In Rutland County Vermont, more families are getting outside, connecting with nature, being physically active, and increasing their sense of mental well-being thanks to Vermont’s SNAP-Ed, Come Alive Outside (CAO) Passport Program.
Engaging in regular physical activity can be challenging for busy children and families, especially those who are lower income and live in rural communities, where resources to be active may be limited or difficult to access. The CAO Passports are offered to SNAP eligible families in Rutland County Vermont where, according to the 2019 Youth Risk Behavior Survey (YRBS), less than one quarter (22%) of high school students and fewer than one third (30%) of middle school students meet the physical activity recommendations of 60 minutes per day, every day. CAO works with schools and partners around the county to develop accessible and fun ways to support and encourage increased participation for youth and families, in hyper-local (at home, in the community) everyday physical activity.
CAO started offering Passports in 2017, which includes over 30 fun and engaging activities that families can do at home and in their community, while discovering local parks, playgrounds, public art, libraries, and other amenities. Families track their adventures in the Passport and earn points and prizes for completing fun local outdoor activities and events. Examples of Passport activities are going on a scavenger hunt to find local murals in your town and creating your own mural. Participants can bring Passports to prize centers or Come Alive Outside, showing completed activities, to win prizes that support continued physical activity such as jump ropes and frisbees.

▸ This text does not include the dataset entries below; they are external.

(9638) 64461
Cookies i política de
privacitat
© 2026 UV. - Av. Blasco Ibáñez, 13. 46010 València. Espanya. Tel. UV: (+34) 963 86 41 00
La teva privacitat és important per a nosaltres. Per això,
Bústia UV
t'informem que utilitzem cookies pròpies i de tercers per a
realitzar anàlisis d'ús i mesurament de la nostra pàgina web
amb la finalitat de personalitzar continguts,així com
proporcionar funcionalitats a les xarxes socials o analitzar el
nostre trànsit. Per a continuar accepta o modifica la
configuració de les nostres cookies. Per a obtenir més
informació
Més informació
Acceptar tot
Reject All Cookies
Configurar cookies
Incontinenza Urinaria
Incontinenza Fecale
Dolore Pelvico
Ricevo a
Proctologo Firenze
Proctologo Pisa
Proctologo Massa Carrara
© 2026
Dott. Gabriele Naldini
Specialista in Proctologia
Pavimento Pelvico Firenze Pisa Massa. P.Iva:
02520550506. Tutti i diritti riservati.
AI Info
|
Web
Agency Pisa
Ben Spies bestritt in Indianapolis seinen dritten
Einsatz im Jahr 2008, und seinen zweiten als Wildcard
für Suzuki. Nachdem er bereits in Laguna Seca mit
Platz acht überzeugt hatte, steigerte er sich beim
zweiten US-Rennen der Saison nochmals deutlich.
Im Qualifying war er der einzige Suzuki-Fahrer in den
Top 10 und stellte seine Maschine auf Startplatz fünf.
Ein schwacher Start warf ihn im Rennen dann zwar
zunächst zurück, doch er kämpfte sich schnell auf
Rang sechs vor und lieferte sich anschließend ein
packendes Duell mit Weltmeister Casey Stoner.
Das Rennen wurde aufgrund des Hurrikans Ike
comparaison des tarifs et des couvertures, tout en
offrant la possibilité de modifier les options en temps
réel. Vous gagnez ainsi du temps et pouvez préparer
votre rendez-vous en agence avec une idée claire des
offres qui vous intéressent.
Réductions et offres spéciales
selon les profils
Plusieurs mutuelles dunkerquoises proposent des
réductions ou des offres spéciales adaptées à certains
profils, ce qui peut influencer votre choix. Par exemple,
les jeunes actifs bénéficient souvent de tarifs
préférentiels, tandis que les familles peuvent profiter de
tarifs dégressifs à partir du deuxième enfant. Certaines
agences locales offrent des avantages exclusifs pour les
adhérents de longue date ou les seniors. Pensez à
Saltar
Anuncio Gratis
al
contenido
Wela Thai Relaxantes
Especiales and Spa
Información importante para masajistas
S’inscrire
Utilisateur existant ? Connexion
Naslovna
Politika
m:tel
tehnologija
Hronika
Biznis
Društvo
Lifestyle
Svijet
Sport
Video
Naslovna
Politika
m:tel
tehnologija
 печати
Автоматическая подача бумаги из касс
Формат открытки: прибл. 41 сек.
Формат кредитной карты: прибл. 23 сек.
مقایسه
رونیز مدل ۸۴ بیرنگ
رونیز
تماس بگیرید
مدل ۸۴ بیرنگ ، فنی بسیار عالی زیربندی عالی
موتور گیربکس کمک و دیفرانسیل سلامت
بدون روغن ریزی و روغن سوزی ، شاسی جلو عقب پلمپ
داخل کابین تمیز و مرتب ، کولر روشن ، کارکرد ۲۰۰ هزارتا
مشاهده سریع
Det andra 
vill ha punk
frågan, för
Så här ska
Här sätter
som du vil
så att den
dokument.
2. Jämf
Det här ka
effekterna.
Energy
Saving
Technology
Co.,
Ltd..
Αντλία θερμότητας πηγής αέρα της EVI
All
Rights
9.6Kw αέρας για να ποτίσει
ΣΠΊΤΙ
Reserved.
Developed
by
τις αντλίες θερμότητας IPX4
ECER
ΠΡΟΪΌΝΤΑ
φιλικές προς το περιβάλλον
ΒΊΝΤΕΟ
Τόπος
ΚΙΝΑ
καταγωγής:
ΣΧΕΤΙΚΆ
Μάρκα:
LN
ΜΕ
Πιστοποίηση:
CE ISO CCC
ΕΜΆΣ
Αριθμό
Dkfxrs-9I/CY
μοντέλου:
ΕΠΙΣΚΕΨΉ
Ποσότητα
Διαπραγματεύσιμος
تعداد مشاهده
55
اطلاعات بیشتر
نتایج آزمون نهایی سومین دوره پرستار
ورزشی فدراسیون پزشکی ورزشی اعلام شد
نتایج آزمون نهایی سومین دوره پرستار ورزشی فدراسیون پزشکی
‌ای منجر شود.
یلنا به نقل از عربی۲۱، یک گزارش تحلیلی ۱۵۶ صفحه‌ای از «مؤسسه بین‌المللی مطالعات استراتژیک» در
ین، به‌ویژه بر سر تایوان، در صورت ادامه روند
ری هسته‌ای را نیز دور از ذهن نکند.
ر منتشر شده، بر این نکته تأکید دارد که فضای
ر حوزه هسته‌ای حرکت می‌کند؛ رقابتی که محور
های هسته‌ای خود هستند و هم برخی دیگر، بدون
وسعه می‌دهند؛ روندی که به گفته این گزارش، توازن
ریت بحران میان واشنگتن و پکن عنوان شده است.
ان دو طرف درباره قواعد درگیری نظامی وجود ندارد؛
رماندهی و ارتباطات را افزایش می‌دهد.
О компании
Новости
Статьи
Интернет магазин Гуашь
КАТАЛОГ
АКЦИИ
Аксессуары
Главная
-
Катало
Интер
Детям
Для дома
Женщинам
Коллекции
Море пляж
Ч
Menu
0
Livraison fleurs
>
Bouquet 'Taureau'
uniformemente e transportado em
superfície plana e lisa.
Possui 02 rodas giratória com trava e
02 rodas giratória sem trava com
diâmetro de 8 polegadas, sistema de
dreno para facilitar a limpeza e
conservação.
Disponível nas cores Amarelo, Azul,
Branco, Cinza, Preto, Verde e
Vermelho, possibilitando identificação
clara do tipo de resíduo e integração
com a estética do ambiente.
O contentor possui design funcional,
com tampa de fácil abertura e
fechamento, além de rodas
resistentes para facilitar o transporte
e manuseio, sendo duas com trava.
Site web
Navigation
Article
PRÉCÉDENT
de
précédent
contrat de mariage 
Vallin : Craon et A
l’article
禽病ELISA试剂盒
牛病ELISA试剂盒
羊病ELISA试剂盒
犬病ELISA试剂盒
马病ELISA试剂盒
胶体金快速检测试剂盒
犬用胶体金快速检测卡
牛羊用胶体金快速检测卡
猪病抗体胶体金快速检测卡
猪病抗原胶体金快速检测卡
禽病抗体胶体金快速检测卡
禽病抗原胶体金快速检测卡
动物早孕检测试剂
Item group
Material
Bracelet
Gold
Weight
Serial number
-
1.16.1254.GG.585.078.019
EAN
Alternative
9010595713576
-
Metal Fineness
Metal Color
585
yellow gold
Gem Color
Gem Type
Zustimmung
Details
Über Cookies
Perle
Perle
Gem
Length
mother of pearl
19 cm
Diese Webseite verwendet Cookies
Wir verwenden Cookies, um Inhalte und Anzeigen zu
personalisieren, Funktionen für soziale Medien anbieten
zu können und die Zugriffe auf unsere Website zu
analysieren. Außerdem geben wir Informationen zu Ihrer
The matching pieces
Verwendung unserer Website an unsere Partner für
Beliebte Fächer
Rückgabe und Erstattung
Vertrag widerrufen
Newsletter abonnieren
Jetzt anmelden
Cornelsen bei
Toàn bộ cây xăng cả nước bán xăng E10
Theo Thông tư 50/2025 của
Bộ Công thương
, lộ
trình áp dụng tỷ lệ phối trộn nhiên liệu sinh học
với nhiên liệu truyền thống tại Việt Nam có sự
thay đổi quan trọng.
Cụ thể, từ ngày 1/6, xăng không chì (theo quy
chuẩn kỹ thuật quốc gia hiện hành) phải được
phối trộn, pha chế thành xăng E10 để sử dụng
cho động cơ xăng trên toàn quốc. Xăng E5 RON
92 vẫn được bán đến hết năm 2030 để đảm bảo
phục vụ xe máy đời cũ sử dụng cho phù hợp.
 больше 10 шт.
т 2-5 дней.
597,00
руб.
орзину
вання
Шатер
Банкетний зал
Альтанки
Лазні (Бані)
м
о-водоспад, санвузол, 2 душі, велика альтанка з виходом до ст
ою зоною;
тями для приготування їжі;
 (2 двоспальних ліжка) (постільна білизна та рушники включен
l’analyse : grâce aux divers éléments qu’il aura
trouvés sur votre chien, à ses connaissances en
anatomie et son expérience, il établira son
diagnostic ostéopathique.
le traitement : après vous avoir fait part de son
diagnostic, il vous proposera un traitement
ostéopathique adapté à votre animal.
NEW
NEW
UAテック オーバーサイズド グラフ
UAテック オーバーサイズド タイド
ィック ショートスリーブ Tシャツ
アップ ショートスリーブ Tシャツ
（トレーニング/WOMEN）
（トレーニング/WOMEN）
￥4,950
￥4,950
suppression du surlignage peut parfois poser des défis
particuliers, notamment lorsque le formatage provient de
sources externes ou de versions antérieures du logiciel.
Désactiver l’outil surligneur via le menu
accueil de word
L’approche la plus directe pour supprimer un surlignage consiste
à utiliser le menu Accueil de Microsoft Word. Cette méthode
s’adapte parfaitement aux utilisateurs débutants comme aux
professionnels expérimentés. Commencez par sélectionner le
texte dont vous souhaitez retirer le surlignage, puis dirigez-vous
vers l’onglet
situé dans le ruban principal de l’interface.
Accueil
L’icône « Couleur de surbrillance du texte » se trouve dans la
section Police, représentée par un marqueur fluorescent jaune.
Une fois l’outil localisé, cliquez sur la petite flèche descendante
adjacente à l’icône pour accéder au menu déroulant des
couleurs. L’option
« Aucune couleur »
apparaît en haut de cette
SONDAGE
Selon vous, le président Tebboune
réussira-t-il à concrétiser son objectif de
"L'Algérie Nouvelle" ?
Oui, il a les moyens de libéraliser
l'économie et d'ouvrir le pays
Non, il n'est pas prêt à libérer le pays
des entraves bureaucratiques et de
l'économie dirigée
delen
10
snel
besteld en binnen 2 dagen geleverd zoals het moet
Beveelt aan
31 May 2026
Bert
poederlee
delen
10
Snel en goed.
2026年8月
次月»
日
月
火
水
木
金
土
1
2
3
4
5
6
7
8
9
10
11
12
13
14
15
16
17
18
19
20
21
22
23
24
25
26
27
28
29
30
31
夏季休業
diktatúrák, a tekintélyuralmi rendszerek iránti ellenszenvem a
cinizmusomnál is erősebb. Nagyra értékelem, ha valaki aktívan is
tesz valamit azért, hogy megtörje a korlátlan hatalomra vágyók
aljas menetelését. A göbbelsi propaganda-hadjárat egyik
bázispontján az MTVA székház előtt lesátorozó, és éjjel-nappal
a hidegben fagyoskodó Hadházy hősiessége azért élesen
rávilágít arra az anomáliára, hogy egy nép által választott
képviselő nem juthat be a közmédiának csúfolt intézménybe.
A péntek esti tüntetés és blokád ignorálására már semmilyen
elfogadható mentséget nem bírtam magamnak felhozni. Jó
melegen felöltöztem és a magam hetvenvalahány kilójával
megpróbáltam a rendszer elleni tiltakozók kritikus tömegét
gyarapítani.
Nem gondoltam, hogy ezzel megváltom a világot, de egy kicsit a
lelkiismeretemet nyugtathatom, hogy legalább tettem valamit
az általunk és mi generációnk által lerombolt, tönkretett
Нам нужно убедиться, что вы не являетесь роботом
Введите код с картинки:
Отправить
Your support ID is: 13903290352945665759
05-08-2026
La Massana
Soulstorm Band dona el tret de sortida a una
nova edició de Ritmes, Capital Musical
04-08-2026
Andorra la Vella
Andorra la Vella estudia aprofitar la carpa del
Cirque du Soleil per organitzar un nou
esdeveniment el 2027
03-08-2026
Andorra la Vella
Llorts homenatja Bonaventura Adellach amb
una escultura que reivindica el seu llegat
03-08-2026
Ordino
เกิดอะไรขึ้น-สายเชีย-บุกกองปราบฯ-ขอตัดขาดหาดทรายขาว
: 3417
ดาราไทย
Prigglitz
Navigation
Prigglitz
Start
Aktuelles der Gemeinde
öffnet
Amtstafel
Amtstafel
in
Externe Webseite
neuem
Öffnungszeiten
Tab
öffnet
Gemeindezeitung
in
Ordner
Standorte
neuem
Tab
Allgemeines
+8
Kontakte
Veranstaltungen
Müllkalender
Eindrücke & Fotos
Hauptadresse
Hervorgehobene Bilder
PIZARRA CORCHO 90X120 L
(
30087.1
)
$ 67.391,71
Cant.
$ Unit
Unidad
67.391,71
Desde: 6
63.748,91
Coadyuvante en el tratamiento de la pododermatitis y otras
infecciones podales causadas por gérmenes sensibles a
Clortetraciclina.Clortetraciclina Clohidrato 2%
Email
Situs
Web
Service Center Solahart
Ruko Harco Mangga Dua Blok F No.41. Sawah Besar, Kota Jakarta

Over 40 local organizations representing a variety of sectors provide input to what activities and events will be included in the Passports. The Passports are disseminated twice per year (Summer and Winter). Over 5200 Passports were recently distributed to SNAP-Ed eligible schools, Rutland Pediatrics, Boys & Girls Club, Mentor Connector, home school groups, local community-run hair clinics, families in transitional housing, and early childhood facilities.
The Passports work! Evaluations results from the Passports show:
- 85% of the children were more excited about physical activity because of the Passport.
- 88% of families said they increased physical activity with the passport.
- 90% of families said doing the passport activities increased their mental well-being.
In a recent needs assessment, families with children under the age of five have been identified as a high priority for SNAP-Ed programming in Vermont. CAO is planning to expand its reach to include early childhood populations by partnering with another SNAP-Ed organization that implements an early childcare program focused on nutrition. CAO will create preschool level physical activities passports with a multi-generational approach.